Elizabeth Mary Wilkinson

Elizabeth Mary Wilkinson FBA (1909–2001) was an English scholar of German literature and culture.

Life

Wilkinson was born in Keighley, Yorkshire, on 17 September 1909, and educated at Whalley Range High School in Manchester.[1] She began studying German in 1929 at Bedford College, London, and took a Diploma in Education at Oxford in 1933.[1] After teaching at schools in Clapham and Southampton became a research student under Edna Purdie. In 1943 she obtained a doctorate from the University of London, with a thesis on Johann Elias Schlegel.[2]

Wilkinson briefly worked as an ambulance driver during the Second World War, and taught German at the relocated University College London department in Aberystwyth.[1] She collaborated closely with L. A. Willoughby throughout the 1940s and 1950s. She delivered the Taylorian Lecture in Oxford in 1959.[3] In 1961 she was appointed Professor of German at University College London, delivering her inaugural lecture on 25 October 1962.[4]

She was elected to the British Academy in 1972.[1] She retired in 1976, and a Festschrift was published in her honour in 1978, under the title Tradition and Creation.[1]

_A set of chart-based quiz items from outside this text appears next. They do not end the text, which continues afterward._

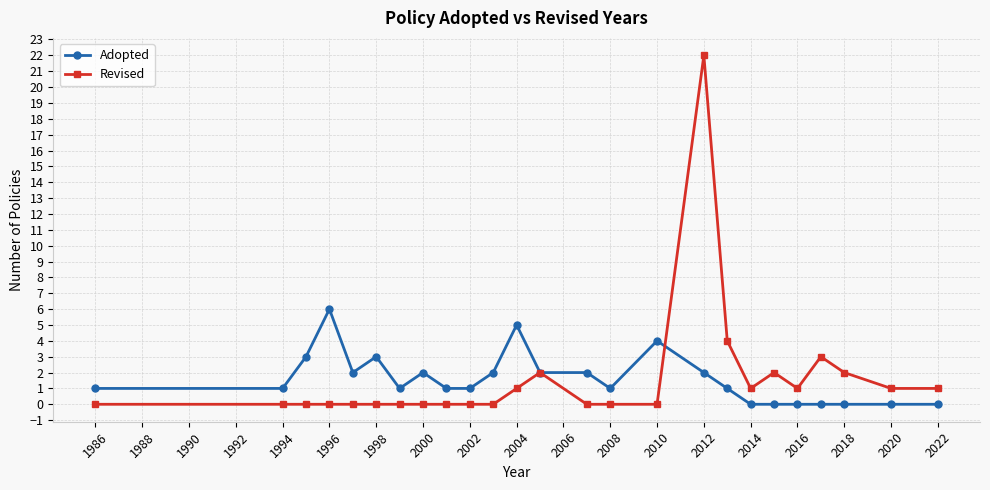

Which series has the largest range (max minus min)?

Revised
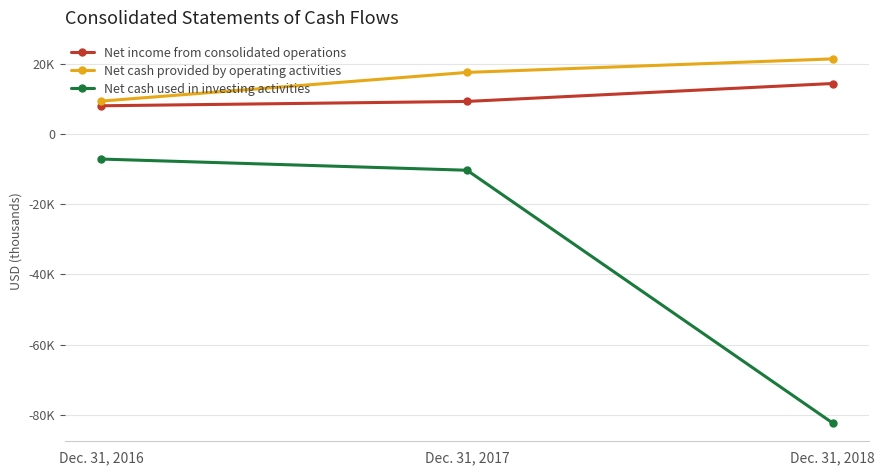

At which label does Net income from consolidated operations first exceed 9210?

Dec. 31, 2018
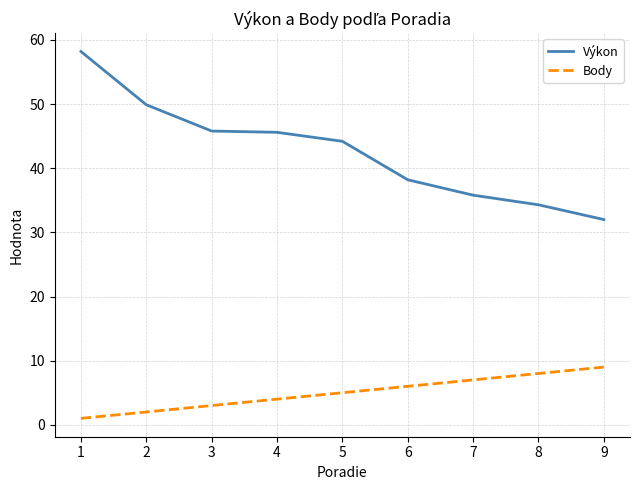

True or false: Body and Výkon cross at least once.

False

She died on 2 January 2001.[1]

Publications

  • Schiller, Kabale und Liebe, edited by Elizabeth M. Wilkinson and L. A. Willoughby (1944)
  • Johann Elias Schlegel: A German Pioneer in Aesthetics (1945)
  • Goethe's Conception of Form (1951)
  • Goethe: Poet and Thinker (1962)
  • Goethe Revisited: A Collection of Essays, edited by Elizabeth Mary Wilkinson (1984)

References

  1. R. H. Stephenson. "Elizabeth Mary Wilkinson 1909–2001" (PDF). British Academy.
  2. Elizabeth M. Wilkinson, "A critical study of Johann Elias Schlegel's aesthetic and dramatic theory", PhD Thesis, University of London, 1943.
  3. Elizabeth Mary Wilkinson, Schiller: Poet or Philosopher? Special Taylorian lecture delivered 17 November 1959 (1961).